Friday, September 18, 2009

Can I Really Be Happy?

My Life is not d way that I wanted it to be right now... Why? I really can't say... My life had remarkably changed this couple of months...Ever since I had a taste of how socialising is, my life seems to have full of surprises, conflicts, dilemma, fun & suffer all at one time...I hate socializing to be honest..I don't like mix around with people, quite a loner myself and just love to hang out with my old friends and loving family...where my heart really feel at ease....

Socializing to common ppl is a common thing...purpose? Networking? Friendship?Love Maybe?

But after a while, I find it rather difficult, when u have a big group of different colors and characters of ppl hanging with you, automatically u will find urself 'faking' & u become someone else rather than just being true to urself...it's true and honest fact, to please these group of ppl, we intend and try impress them, in a way hoping that they accept us in their group...this is reality, no doubt abt it, if ppl deny this statement, u r in denial...we can't be ourselves in front of ppl that we barely knew or just started to hangout with, off course at certain degree we hide our 'weaknesses' and just entertain them with our best 'shot'...! And the truth is, by doing that, I realise I did not feel any happiness at all! In fact, it really bugs me and disturb my life! My way of thinking...!

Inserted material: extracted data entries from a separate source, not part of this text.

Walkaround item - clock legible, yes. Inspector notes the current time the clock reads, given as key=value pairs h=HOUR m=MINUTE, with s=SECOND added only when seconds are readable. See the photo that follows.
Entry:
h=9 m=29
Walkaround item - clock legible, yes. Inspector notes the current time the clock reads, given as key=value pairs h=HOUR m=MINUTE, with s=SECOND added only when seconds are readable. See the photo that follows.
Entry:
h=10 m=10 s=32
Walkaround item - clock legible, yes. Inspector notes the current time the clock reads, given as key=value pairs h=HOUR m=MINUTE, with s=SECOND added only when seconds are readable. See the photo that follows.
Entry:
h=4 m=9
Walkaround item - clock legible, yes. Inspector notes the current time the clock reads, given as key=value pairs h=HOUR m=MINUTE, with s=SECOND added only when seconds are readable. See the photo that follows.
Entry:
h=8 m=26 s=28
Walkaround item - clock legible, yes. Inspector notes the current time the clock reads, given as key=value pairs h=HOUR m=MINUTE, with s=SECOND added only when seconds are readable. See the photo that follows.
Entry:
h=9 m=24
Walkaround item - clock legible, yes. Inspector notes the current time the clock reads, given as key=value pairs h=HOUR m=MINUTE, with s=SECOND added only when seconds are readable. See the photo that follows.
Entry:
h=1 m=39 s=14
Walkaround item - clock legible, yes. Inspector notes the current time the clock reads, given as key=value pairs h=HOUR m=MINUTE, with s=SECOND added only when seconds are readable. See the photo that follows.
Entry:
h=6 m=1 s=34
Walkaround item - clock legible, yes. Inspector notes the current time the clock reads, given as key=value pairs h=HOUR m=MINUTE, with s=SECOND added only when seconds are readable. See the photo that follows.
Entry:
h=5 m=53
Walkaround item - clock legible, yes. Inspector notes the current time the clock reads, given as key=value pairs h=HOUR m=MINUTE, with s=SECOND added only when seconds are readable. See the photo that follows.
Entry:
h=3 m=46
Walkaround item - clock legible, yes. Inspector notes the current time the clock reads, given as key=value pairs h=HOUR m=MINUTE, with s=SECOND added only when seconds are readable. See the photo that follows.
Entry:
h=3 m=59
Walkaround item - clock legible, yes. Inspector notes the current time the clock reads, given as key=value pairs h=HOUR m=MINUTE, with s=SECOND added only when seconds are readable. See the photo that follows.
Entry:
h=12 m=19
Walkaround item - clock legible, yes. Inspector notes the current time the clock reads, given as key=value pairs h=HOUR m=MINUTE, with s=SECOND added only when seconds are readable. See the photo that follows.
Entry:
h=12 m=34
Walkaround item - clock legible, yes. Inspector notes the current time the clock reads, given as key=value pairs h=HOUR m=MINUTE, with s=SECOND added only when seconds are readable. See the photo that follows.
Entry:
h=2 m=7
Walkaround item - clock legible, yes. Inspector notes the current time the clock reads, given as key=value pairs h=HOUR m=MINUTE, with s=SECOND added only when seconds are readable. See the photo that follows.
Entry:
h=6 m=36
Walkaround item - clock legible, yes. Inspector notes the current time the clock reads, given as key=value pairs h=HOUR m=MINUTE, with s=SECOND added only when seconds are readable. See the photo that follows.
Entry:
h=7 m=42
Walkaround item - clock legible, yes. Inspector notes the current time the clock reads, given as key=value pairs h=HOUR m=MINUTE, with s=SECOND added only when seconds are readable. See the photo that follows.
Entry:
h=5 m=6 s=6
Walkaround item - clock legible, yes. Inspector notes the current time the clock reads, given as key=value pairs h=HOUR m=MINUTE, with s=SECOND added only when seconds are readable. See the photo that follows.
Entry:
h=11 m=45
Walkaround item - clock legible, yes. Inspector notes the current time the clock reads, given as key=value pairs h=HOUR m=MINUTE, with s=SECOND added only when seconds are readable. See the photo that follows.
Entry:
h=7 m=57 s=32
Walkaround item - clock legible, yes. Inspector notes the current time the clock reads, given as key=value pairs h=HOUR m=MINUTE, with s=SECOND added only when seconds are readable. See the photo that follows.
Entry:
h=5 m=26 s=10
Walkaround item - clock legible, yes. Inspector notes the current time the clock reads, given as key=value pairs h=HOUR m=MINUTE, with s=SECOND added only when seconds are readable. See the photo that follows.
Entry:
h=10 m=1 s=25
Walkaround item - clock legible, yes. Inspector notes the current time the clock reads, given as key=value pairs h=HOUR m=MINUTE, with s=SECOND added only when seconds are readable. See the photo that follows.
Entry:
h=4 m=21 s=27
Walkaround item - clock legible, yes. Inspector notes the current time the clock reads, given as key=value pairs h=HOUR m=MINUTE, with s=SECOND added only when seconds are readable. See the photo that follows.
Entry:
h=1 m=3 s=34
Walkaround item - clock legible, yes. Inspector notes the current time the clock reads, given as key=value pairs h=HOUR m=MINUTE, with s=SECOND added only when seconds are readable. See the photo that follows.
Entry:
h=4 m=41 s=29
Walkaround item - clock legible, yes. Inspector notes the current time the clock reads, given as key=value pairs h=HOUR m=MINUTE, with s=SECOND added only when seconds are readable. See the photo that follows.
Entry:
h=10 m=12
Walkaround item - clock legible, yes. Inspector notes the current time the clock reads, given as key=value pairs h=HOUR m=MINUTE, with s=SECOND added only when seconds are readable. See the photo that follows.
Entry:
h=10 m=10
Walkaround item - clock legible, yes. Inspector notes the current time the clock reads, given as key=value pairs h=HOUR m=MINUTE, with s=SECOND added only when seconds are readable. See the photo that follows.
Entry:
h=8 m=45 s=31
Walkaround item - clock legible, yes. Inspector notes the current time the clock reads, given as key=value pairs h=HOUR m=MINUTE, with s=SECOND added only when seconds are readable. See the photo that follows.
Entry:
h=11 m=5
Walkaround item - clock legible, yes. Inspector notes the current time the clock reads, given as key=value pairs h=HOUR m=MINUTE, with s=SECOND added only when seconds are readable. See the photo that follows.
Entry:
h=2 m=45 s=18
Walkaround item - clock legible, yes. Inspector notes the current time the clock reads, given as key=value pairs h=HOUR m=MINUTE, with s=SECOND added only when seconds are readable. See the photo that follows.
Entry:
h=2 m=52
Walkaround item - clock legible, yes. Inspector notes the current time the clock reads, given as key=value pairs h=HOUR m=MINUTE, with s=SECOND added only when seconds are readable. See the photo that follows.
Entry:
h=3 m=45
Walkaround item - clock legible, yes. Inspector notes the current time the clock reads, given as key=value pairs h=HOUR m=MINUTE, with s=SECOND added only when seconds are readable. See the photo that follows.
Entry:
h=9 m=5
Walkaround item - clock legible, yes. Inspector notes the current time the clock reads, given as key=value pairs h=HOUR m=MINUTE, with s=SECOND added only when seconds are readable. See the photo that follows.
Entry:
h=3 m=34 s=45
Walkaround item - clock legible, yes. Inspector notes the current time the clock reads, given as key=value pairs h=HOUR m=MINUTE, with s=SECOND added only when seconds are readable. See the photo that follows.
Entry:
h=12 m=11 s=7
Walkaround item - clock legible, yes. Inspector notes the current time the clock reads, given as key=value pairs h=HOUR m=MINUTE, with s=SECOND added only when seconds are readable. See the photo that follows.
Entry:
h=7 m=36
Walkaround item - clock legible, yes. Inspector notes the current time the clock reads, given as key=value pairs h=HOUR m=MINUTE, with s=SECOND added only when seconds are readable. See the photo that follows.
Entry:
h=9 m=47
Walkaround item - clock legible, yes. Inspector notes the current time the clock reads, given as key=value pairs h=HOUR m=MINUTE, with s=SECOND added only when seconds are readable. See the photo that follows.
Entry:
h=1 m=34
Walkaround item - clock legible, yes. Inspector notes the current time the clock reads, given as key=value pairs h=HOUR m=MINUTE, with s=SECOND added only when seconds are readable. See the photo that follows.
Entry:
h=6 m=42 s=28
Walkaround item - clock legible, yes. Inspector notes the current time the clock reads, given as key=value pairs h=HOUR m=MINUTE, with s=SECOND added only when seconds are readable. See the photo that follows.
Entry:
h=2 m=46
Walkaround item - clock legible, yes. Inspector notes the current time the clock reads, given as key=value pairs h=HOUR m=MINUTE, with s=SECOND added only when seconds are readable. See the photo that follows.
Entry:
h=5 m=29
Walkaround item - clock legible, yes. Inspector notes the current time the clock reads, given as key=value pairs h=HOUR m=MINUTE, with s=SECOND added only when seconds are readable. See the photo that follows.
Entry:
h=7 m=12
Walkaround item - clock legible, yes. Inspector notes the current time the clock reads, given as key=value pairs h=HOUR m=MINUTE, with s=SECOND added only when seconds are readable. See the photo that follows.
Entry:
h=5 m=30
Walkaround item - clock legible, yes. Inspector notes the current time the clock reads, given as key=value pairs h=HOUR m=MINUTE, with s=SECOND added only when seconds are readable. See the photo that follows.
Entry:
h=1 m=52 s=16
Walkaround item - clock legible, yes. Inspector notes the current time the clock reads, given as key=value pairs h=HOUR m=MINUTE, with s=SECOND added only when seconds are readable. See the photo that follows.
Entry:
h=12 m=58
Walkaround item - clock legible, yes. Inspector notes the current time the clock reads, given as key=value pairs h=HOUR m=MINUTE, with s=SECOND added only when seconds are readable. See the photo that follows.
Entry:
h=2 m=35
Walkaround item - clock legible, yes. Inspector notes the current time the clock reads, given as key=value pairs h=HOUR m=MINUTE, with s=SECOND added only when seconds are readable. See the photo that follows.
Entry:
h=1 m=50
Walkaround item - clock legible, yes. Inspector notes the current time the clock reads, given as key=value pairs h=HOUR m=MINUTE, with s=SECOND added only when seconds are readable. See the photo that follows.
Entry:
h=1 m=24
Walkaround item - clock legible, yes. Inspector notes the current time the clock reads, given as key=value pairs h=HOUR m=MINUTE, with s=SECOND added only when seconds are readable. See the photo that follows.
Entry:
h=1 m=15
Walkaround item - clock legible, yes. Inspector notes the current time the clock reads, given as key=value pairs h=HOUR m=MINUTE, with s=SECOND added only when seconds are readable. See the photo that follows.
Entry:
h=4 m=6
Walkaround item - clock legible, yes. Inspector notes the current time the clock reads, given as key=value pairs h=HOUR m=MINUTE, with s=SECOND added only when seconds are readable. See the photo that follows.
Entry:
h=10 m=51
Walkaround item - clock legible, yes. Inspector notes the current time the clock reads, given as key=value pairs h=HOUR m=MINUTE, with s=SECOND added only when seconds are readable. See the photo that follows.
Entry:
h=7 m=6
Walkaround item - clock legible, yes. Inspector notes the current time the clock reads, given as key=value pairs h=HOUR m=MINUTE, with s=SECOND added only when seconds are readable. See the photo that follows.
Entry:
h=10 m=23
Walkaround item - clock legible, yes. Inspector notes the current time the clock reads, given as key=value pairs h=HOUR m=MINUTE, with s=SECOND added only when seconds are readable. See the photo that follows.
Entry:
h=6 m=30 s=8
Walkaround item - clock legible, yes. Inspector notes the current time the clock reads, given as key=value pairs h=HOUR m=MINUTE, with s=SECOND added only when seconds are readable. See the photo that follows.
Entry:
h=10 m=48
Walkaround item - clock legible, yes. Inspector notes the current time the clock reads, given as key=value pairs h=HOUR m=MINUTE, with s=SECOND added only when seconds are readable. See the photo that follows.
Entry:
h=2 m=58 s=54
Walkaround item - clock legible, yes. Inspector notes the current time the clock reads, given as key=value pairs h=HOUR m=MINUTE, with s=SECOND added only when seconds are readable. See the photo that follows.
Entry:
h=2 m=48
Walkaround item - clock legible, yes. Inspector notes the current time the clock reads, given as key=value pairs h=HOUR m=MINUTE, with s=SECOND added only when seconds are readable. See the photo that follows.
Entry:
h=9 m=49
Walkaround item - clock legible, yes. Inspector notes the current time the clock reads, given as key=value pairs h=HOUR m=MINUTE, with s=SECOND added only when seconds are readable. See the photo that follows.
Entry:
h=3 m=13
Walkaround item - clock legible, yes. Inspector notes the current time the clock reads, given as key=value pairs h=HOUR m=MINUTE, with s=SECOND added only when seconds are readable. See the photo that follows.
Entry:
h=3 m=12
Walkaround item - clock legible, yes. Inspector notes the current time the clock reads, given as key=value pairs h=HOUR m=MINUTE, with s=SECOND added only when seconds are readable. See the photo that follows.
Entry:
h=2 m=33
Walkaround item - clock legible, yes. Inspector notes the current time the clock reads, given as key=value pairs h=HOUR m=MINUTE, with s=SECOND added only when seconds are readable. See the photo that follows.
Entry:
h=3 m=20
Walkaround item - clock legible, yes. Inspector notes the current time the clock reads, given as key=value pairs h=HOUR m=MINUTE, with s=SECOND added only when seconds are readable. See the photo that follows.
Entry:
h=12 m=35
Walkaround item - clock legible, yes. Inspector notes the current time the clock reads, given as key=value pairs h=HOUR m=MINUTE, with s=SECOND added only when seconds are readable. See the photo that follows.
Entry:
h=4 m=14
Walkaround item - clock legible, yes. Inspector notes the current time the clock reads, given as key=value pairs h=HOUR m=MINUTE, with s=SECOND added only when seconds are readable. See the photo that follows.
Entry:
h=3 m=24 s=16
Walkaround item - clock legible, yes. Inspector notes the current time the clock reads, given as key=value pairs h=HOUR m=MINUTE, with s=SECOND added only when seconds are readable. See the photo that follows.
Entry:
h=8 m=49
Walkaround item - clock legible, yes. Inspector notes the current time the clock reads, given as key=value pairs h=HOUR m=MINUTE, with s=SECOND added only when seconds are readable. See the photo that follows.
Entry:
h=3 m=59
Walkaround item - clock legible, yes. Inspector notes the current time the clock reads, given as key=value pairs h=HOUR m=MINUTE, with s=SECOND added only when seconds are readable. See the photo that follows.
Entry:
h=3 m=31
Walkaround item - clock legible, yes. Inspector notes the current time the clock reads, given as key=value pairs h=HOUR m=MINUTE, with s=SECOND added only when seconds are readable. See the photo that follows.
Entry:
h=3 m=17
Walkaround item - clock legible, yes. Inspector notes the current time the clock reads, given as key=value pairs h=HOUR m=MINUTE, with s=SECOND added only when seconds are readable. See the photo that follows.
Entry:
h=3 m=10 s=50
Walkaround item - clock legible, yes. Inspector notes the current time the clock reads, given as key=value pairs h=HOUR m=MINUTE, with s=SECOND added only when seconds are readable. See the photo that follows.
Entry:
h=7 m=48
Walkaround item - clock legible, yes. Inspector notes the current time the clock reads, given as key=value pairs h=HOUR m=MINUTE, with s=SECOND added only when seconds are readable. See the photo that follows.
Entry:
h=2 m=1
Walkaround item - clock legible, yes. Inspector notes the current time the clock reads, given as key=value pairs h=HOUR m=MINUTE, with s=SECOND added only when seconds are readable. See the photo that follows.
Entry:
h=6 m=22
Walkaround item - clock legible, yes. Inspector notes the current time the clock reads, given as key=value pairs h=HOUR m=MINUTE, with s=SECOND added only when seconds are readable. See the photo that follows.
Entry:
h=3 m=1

U have to control certain level of fun, behaviour, ethic, morale & trusting these ppl around you...and at the end, what do we get from all these two faces creatures? Heartache, hatred, envy, jealousy, friends hurtful accusations, war? And somehow, u end up hurting ur own self...

I kinda hate all the dumb, stupid & ridiculous things that happened...
I had become a constant victim for all things...
Great things become the Worst thing...
Lost & Found of A Friendship,
In & Out of love,
Dramas...dramas...dramas...
The bitter & sweet of words of friends...

I wanted out from all these,

Why can't I lead a normal life again? The normal life before all these began...I wanted that life!

I feel like I wanted to be alone and enjoy my own quality time with ppl who won't make my heartburn...

With no one burdens me with sickening tough behaviour,

Juz to be at ease...For all those thing that happened, it can be a blessing in disguise I guess...

And most of the ppl who knows me inside out...
They will know how much I hate all this mess and they know what I'm talking abt here...

Can we just Live in Peace or do we have to wait for 'Rest in Peace' to come in order to feel true calmness?